> **Short exercise**
Please copy the data below word for word, from its very first line through the line containing "export const myFeature", and leave the pictures out of your copy.

Portion of a data file:
++++++++++
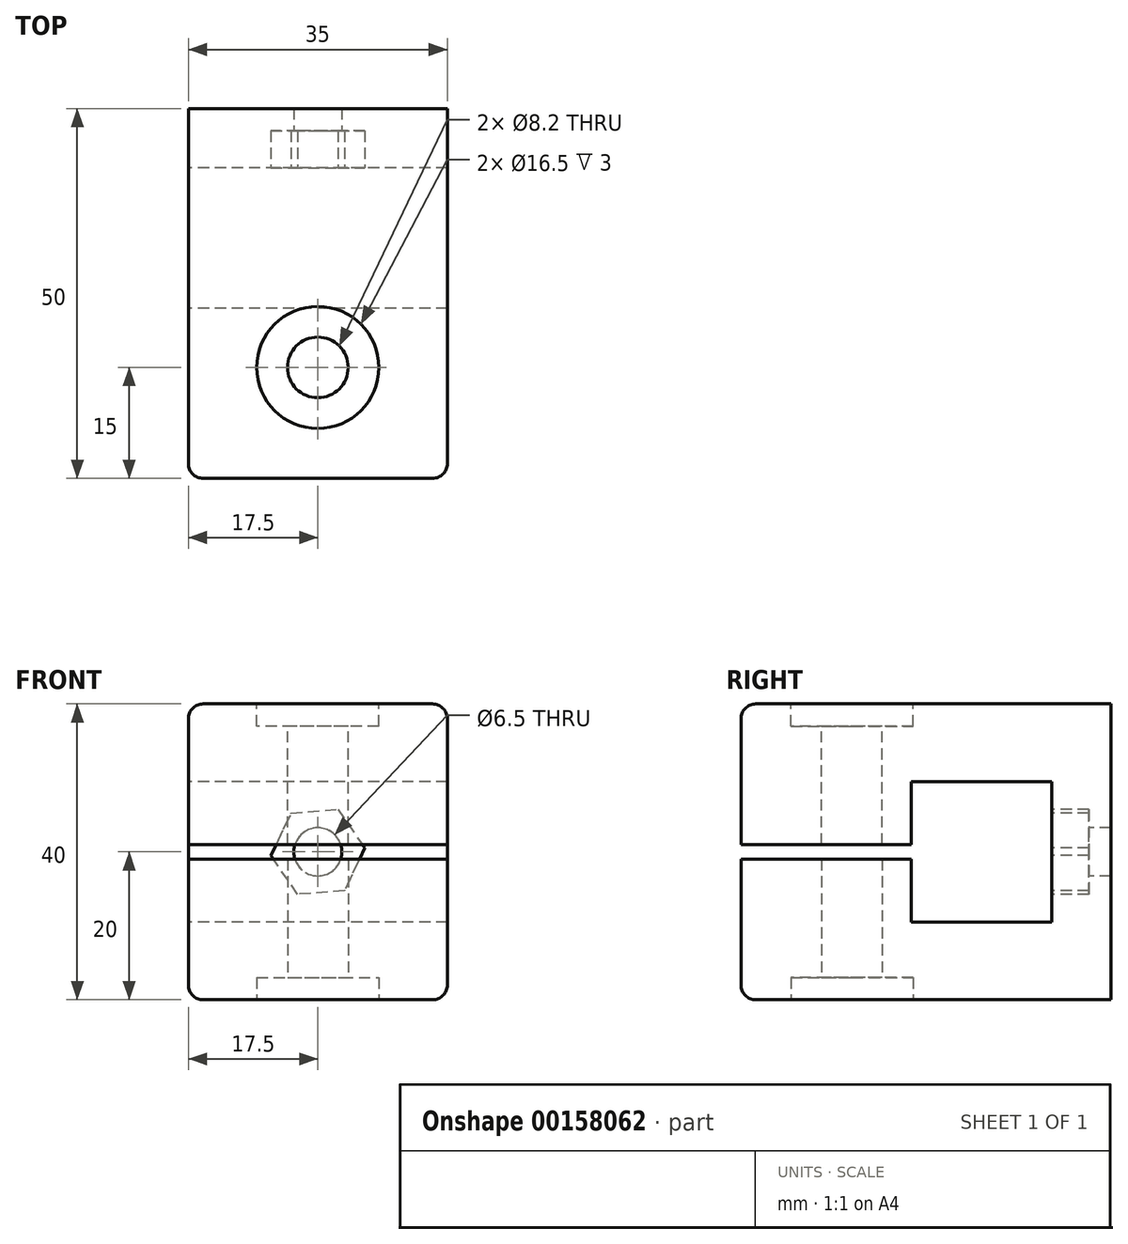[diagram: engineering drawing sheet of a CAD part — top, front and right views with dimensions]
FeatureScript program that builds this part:
annotation { "Feature Type Name" : "Feature", "Feature Type Description" : "" }
export const myFeature = defineFeature(function(context is Context, id is Id, definition is map)
    precondition{}
    {
        {
            var Q0;
            Q0=qCreatedBy(makeId("Right.planeOp"),FACE);
            var sketch = newSketch(context, id + "F0", { "sketchPlane" : qUnion([Q0])});
            skLineSegment(sketch, "E0.bottom", {"start": v(9.5, -9.5) * mm, "end": v(-9.5, -9.5) * mm});
            skLineSegment(sketch, "E0.top", {"start": v(9.5, 9.5) * mm, "end": v(-9.5, 9.5) * mm});
            skLineSegment(sketch, "E0.left", {"start": v(9.5, -9.5) * mm, "end": v(9.5, 9.5) * mm});
            skLineSegment(sketch, "E0.right", {"start": v(-9.5, -9.5) * mm, "end": v(-9.5, -1) * mm});
            skPoint(sketch, "E0.middle", {"position": v(0, 0) * mm});
            skLineSegment(sketch, "E1.left", {"start": v(17.5, -20) * mm, "end": v(17.5, 20) * mm});
            skLineSegment(sketch, "E2", {"start": v(17.5, 20) * mm, "end": v(-32.5, 20) * mm});
            skLineSegment(sketch, "E3", {"start": v(-32.5, 20) * mm, "end": v(-32.5, 1) * mm});
            skLineSegment(sketch, "E4", {"start": v(-32.5, -20) * mm, "end": v(17.5, -20) * mm});
            skLineSegment(sketch, "E5", {"start": v(0, 0) * mm, "end": v(0, 29.36) * mm, "construction": true});
            skLineSegment(sketch, "E6", {"start": v(0, 0) * mm, "end": v(0, -29.79) * mm, "construction": true});
            skLineSegment(sketch, "E7", {"start": v(-9.5, -1) * mm, "end": v(-32.5, -1) * mm});
            skLineSegment(sketch, "E8", {"start": v(-32.5, 1) * mm, "end": v(-9.5, 1) * mm});
            skLineSegment(sketch, "E9.trimOffspring", {"start": v(-9.5, 1) * mm, "end": v(-9.5, 9.5) * mm});
            skLineSegment(sketch, "E10.trimOffspring", {"start": v(-32.5, -1) * mm, "end": v(-32.5, -20) * mm});
            skSolve(sketch);
        }
        {
            var Q0;
            Q0 = qSketchRegion(id + "F0", true);
            extrude(context, id + "F1", {"entities" : qUnion([Q0]), "depth" : 35 * mm});
        }
        {
            var Q0;
            Q0=makeQuery(id+"F1.opExtrude","SWEPT_FACE",FACE,{"disambiguationData":[OSD([sQuery(id+"F0.wireOp",EDGE,"E0.left")])]});
            var sketch = newSketch(context, id + "F2", { "sketchPlane" : qUnion([Q0])});
            skPoint(sketch, "E11", {"position": v(17.5, 0) * mm});
            skPoint(sketch, "E11.positionSnap0", {"position": v(17.5, 9.5) * mm});
            skCircle(sketch, "E12.cCircle", {"center": v(17.5, 0) * mm, "radius": 5.5 * mm, "construction": true});
            skLineSegment(sketch, "E12.0", {"start": v(23.83, 0.51) * mm, "end": v(21.1, -5.23) * mm});
            skLineSegment(sketch, "E12.1", {"start": v(21.1, -5.23) * mm, "end": v(14.78, -5.74) * mm});
            skLineSegment(sketch, "E12.2", {"start": v(14.78, -5.74) * mm, "end": v(11.17, -0.51) * mm});
            skLineSegment(sketch, "E12.3", {"start": v(11.17, -0.51) * mm, "end": v(13.9, 5.23) * mm});
            skLineSegment(sketch, "E12.4", {"start": v(13.9, 5.23) * mm, "end": v(20.22, 5.74) * mm});
            skLineSegment(sketch, "E12.5", {"start": v(20.22, 5.74) * mm, "end": v(23.83, 0.51) * mm});
            skPoint(sketch, "E12.0.midPoint", {"position": v(22.47, -2.36) * mm});
            skSolve(sketch);
        }
        {
            var Q0;
            Q0=sQuery(id+"F2.wireOp",VERTEX,"E11");
            var Q1;
            Q1=makeQuery(id+"F1.opExtrude","SWEPT_BODY",BODY,{"disambiguationData":[OSD([sQuery(id+"F0.wireOp",EDGE,"E0.bottom"),sQuery(id+"F0.wireOp",EDGE,"E0.top"),sQuery(id+"F0.wireOp",EDGE,"E0.left"),sQuery(id+"F0.wireOp",EDGE,"E0.right"),sQuery(id+"F0.wireOp",EDGE,"E1.bottom"),sQuery(id+"F0.wireOp",EDGE,"E1.top"),sQuery(id+"F0.wireOp",EDGE,"E1.left"),sQuery(id+"F0.wireOp",EDGE,"E1.right")])]});
            hole(context, id + "F3", {"style" : HoleStyle.C_BORE, "endStyle" : HoleEndStyle.THROUGH, "holeDiameter" : 6.5 * mm, "cBoreDiameter" : 10 * mm, "cBoreDepth" : 4 * mm, "locations" : qUnion([Q0]), "scope" : qUnion([Q1]), "isTappedThrough" : true});
        }
        {
            var Q0;
            Q0=makeQuery(id+"F1.opExtrude","SWEPT_FACE",FACE,{"disambiguationData":[OSD([sQuery(id+"F0.wireOp",EDGE,"E2")])]});
            var sketch = newSketch(context, id + "F4", { "sketchPlane" : qUnion([Q0])});
            skPoint(sketch, "E13", {"position": v(17.5, -17.5) * mm});
            skPoint(sketch, "E13.positionSnap1", {"position": v(17.5, -32.5) * mm});
            skSolve(sketch);
        }
        {
            var Q0;
            Q0=sQuery(id+"F4.wireOp",VERTEX,"E13");
            var Q1;
            Q1=makeQuery(id+"F1.opExtrude","SWEPT_BODY",BODY,{"disambiguationData":[OSD([sQuery(id+"F0.wireOp",EDGE,"E0.bottom"),sQuery(id+"F0.wireOp",EDGE,"E0.top"),sQuery(id+"F0.wireOp",EDGE,"E0.left"),sQuery(id+"F0.wireOp",EDGE,"E0.right"),sQuery(id+"F0.wireOp",EDGE,"E1.bottom"),sQuery(id+"F0.wireOp",EDGE,"E1.top"),sQuery(id+"F0.wireOp",EDGE,"E1.left"),sQuery(id+"F0.wireOp",EDGE,"E1.right")])]});
            hole(context, id + "F5", {"style" : HoleStyle.C_BORE, "endStyle" : HoleEndStyle.BLIND, "holeDiameter" : 8.2 * mm, "cBoreDiameter" : 16.5 * mm, "cBoreDepth" : 3 * mm, "holeDepth" : 20 * mm, "locations" : qUnion([Q0]), "scope" : qUnion([Q1])});
        }
        {
            var Q0;
            Q0=makeQuery(id+"F1.opExtrude","SWEPT_FACE",FACE,{"disambiguationData":[OSD([sQuery(id+"F0.wireOp",EDGE,"E4")])]});
            var sketch = newSketch(context, id + "F6", { "sketchPlane" : qUnion([Q0])});
            skPoint(sketch, "E14", {"position": v(17.5, 17.5) * mm});
            skPoint(sketch, "E14.positionSnap1", {"position": v(17.5, 32.5) * mm});
            skSolve(sketch);
        }
        {
            var Q0;
            Q0=sQuery(id+"F6.wireOp",VERTEX,"E14");
            var Q1;
            Q1=makeQuery(id+"F1.opExtrude","SWEPT_BODY",BODY,{"disambiguationData":[OSD([sQuery(id+"F0.wireOp",EDGE,"E0.bottom"),sQuery(id+"F0.wireOp",EDGE,"E0.top"),sQuery(id+"F0.wireOp",EDGE,"E0.left"),sQuery(id+"F0.wireOp",EDGE,"E0.right"),sQuery(id+"F0.wireOp",EDGE,"E1.bottom"),sQuery(id+"F0.wireOp",EDGE,"E1.top"),sQuery(id+"F0.wireOp",EDGE,"E1.left"),sQuery(id+"F0.wireOp",EDGE,"E1.right")])]});
            hole(context, id + "F7", {"style" : HoleStyle.C_BORE, "endStyle" : HoleEndStyle.BLIND, "holeDiameter" : 8.2 * mm, "cBoreDiameter" : 16.5 * mm, "cBoreDepth" : 3 * mm, "holeDepth" : 20 * mm, "locations" : qUnion([Q0]), "scope" : qUnion([Q1])});
        }
        {
            var Q0;
            Q0=makeQuery(id+"F1.opExtrude","SWEPT_EDGE",EDGE,{"disambiguationData":[OSD([sQuery(id+"F0.wireOp",EDGE,"E2"),sQuery(id+"F0.wireOp",EDGE,"E3")])]});
            var Q1;
            Q1=makeQuery(id+"F1.opExtrude","CAP_EDGE",EDGE,{"disambiguationData":[OSD([sQuery(id+"F0.wireOp",EDGE,"E2")])],"isStart":true});
            var Q2;
            Q2=makeQuery(id+"F1.opExtrude","CAP_EDGE",EDGE,{"disambiguationData":[OSD([sQuery(id+"F0.wireOp",EDGE,"E2")])],"isStart":false});
            var Q3;
            Q3=makeQuery(id+"F1.opExtrude","CAP_EDGE",EDGE,{"disambiguationData":[OSD([sQuery(id+"F0.wireOp",EDGE,"E4")])],"isStart":true});
            var Q4;
            Q4=makeQuery(id+"F1.opExtrude","SWEPT_EDGE",EDGE,{"disambiguationData":[OSD([sQuery(id+"F0.wireOp",EDGE,"E4"),sQuery(id+"F0.wireOp",EDGE,"E10.trimOffspring")])]});
            var Q5;
            Q5=makeQuery(id+"F1.opExtrude","CAP_EDGE",EDGE,{"disambiguationData":[OSD([sQuery(id+"F0.wireOp",EDGE,"E4")])],"isStart":false});
            var Q6;
            Q6=makeQuery(id+"F1.opExtrude","CAP_EDGE",EDGE,{"disambiguationData":[OSD([sQuery(id+"F0.wireOp",EDGE,"E3")])],"isStart":true});
            var Q7;
            Q7=makeQuery(id+"F1.opExtrude","CAP_EDGE",EDGE,{"disambiguationData":[OSD([sQuery(id+"F0.wireOp",EDGE,"E10.trimOffspring")])],"isStart":true});
            var Q8;
            Q8=makeQuery(id+"F1.opExtrude","CAP_EDGE",EDGE,{"disambiguationData":[OSD([sQuery(id+"F0.wireOp",EDGE,"E10.trimOffspring")])],"isStart":false});
            var Q9;
            Q9=makeQuery(id+"F1.opExtrude","CAP_EDGE",EDGE,{"disambiguationData":[OSD([sQuery(id+"F0.wireOp",EDGE,"E3")])],"isStart":false});
            fillet(context, id + "F8", {"entities" : qUnion([Q0, Q1, Q2, Q3, Q4, Q5, Q6, Q7, Q8, Q9]), "radius" : 2 * mm, "tangentPropagation" : true, "allowEdgeOverflow" : false});
        }
        {
            var Q0;
            Q0 = qSketchRegion(id + "F2", true);
            extrude(context, id + "F9", {"entities" : qUnion([Q0]), "operationType" : NewBodyOperationType.REMOVE, "oppositeDirection" : true, "depth" : 5 * mm});
        }
    });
++++++++++
> **The output**
[diagram: engineering drawing sheet of a CAD part — top, front and right views with dimensions]
FeatureScript program that builds this part:
annotation { "Feature Type Name" : "Feature", "Feature Type Description" : "" }
export const myFeature = defineFeature(function(context is Context, id is Id, definition is map)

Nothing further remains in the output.